New collaboration to be announced at a symposium on regenerative medicine
[PRESS INVITATION 2010-10-27] Current research within regenerative medicine will be presented at a symposium at Karolinska Institutet. At the same time, a unique collaboration between Karolinska Institutet, the University of Minnesota and the Mayo Clinic in Rochester, Minnesota, USA will be announced.
"Regenerative medicine" is a collective term for research that deals with recreating damaged or lost cells or organs. Among the topics to be discussed at the symposium are methods for recreating reproductive ability that could be damaged or lost as a result of various types of medical treatment. Another topic concerns methods for reversing the development of cells such that they enter an earlier, stem cell stage, from which they can be reprogrammed to form other types of cell.
Journalists will be welcome at the symposium "Frontiers in Biomedical Research: Regenerative medicine"
- Date: 4 November, 9 am-5 pm and 5 November, 9 am-5 pm.
- Location: Nobel Forum, Karolinska Institutet, Solna
Scientists from Karolinska Institutet, the University of Minnesota and the Mayo Clinic in the US will participate in the symposium. The purpose is to take a comprehensive view of the complete field of research in regenerative medicine, and this means that the future of the field will be discussed, and the consequences it may have not only for individuals but also for society in general.

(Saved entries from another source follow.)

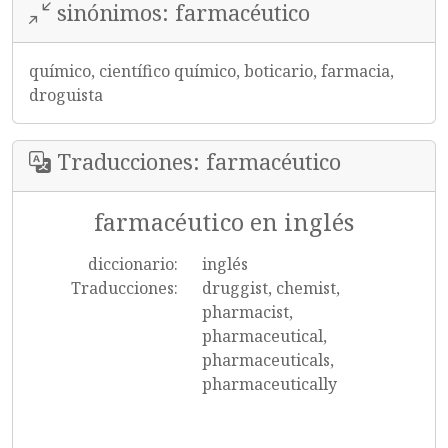
sinónimos: farmacéutico
químico, científico químico, boticario, farmacia,
droguista
Traducciones: farmacéutico
farmacéutico en inglés
diccionario:
inglés
Traducciones:
druggist, chemist,
pharmacist,
pharmaceutical,
pharmaceuticals,
pharmaceutically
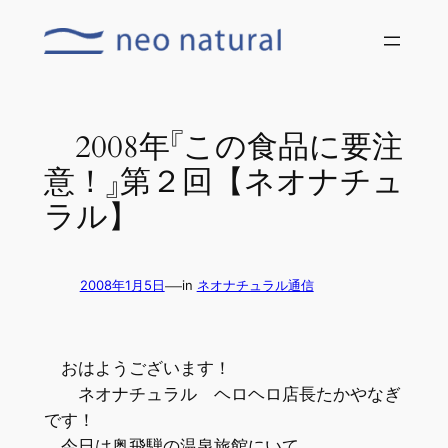
内
容
を
ス
キ
2008年『この食品に要注
ッ
意！』第２回【ネオナチュ
プ
ラル】
—
2008年1月5日
in
ネオナチュラル通信
おはようございます！
ネオナチュラル ヘロヘロ店長たかやなぎ
です！
今日は奥飛騨の温泉旅館にいて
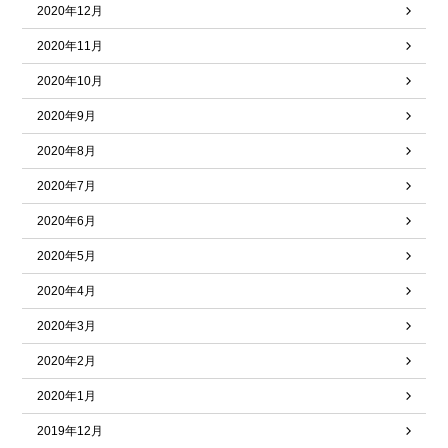
2020年12月
2020年11月
2020年10月
2020年9月
2020年8月
2020年7月
2020年6月
2020年5月
2020年4月
2020年3月
2020年2月
2020年1月
2019年12月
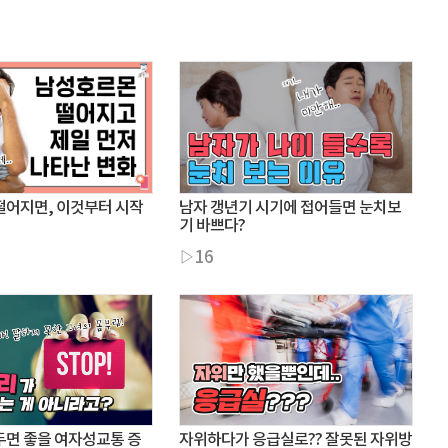
떨어지면, 이것부터 시작
남자 갱년기 시기에 접어들면 눈치보
기 바쁘다?
▷16
두면 좋을 여자성교통 증
자위하다가 응급실로?? 잘못된 자위방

The symposium is part of the Karolinska Institutet celebrations of its bicentenary and will be opened by President Harriet Wallberg-Henriksson, who will announce a new and unique collaboration. Karolinska Institutet has worked closely with the University of Minnesota for over 20 years. This collaboration will now be extended to include the Mayo Clinic, a successful and highly renowned research institute in Rochester, USA.
The collaboration, known as the Frontiers in Biomedical Research Partnership, will cover the research fields regenerative medicine, bio-omics and immunity.
"What is unique about the collaboration is that it involves more than the exchange of postdocs: we will be building up a system for collaboration between the various research groups. The postdocs who are admitted are important links and ambassadors for the activities, but what is most important is establishing collaboration between the various research groups", says Professor Jan Palmblad at Karolinska Institutet, one of those who took the initiative for the new collaboration.
He believes that the new forms of collaboration will be extremely positive for Karolinska Institutet.
"Anything that leads to a higher quality of research benefits Karolinska Institutet. The University of Minnesota and the Mayo Clinic have excellent research in some areas that we lack. It is in this case a question of supplementing our research. In other areas, we are equally strong, so here it will be a case of achieving fantastic synergy effects."